** Opening Provided entries block **

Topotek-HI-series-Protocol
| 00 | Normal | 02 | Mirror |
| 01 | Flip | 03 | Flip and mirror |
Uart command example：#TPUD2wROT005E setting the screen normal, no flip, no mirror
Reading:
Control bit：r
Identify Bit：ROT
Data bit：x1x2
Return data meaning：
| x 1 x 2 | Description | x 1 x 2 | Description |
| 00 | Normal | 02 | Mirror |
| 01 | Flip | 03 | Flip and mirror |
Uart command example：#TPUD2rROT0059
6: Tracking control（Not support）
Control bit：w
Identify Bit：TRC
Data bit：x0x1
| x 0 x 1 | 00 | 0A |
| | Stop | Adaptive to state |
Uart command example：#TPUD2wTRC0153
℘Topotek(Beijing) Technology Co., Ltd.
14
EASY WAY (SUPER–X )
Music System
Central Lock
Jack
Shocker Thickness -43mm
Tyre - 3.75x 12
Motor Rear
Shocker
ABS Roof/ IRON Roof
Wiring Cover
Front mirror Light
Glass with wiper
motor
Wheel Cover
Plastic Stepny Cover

** Closing Provided entries block **
** Opening Provided entries block **

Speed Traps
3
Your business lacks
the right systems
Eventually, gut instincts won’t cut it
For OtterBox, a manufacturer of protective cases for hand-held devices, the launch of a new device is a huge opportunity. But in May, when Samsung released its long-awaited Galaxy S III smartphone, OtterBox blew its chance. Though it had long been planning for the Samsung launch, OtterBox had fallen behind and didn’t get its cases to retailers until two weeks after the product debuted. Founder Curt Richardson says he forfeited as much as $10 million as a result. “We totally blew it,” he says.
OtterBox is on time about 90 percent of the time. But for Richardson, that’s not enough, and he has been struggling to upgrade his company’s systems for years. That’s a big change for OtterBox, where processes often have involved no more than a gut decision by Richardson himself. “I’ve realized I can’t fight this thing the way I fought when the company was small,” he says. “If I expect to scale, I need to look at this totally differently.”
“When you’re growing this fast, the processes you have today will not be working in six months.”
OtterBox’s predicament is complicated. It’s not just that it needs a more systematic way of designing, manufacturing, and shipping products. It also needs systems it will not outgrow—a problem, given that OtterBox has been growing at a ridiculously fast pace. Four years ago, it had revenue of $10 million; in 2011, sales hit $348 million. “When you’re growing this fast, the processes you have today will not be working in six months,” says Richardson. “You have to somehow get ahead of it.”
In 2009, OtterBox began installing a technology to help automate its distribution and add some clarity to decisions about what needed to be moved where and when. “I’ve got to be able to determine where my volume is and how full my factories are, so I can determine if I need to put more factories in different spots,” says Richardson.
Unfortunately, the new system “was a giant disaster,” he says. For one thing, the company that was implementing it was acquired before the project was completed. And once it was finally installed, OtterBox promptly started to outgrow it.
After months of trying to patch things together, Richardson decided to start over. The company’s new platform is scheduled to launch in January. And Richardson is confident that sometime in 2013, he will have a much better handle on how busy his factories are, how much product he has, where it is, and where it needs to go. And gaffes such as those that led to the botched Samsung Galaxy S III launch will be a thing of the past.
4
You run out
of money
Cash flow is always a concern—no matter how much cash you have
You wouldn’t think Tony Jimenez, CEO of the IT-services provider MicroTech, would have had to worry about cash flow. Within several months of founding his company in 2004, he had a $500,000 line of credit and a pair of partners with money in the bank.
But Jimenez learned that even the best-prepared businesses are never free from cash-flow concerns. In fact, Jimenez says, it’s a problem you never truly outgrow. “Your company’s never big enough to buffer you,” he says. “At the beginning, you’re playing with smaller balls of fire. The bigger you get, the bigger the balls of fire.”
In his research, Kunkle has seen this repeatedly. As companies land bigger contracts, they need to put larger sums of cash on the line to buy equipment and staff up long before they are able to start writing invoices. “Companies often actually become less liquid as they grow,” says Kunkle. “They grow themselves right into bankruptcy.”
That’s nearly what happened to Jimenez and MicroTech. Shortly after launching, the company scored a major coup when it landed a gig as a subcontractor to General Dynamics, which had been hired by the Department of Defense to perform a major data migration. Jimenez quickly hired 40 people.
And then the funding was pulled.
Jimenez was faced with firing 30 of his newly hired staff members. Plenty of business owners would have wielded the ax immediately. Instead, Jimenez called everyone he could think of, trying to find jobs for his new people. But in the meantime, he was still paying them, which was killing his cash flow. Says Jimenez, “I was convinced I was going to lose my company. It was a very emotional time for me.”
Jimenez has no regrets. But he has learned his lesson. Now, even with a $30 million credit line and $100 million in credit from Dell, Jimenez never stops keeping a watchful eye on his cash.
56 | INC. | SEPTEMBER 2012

** Closing Provided entries block **

**Problem to solve**.
How many lines of the entries above hold the string "example"? Reply with the number alone.

**Output of the task**.
3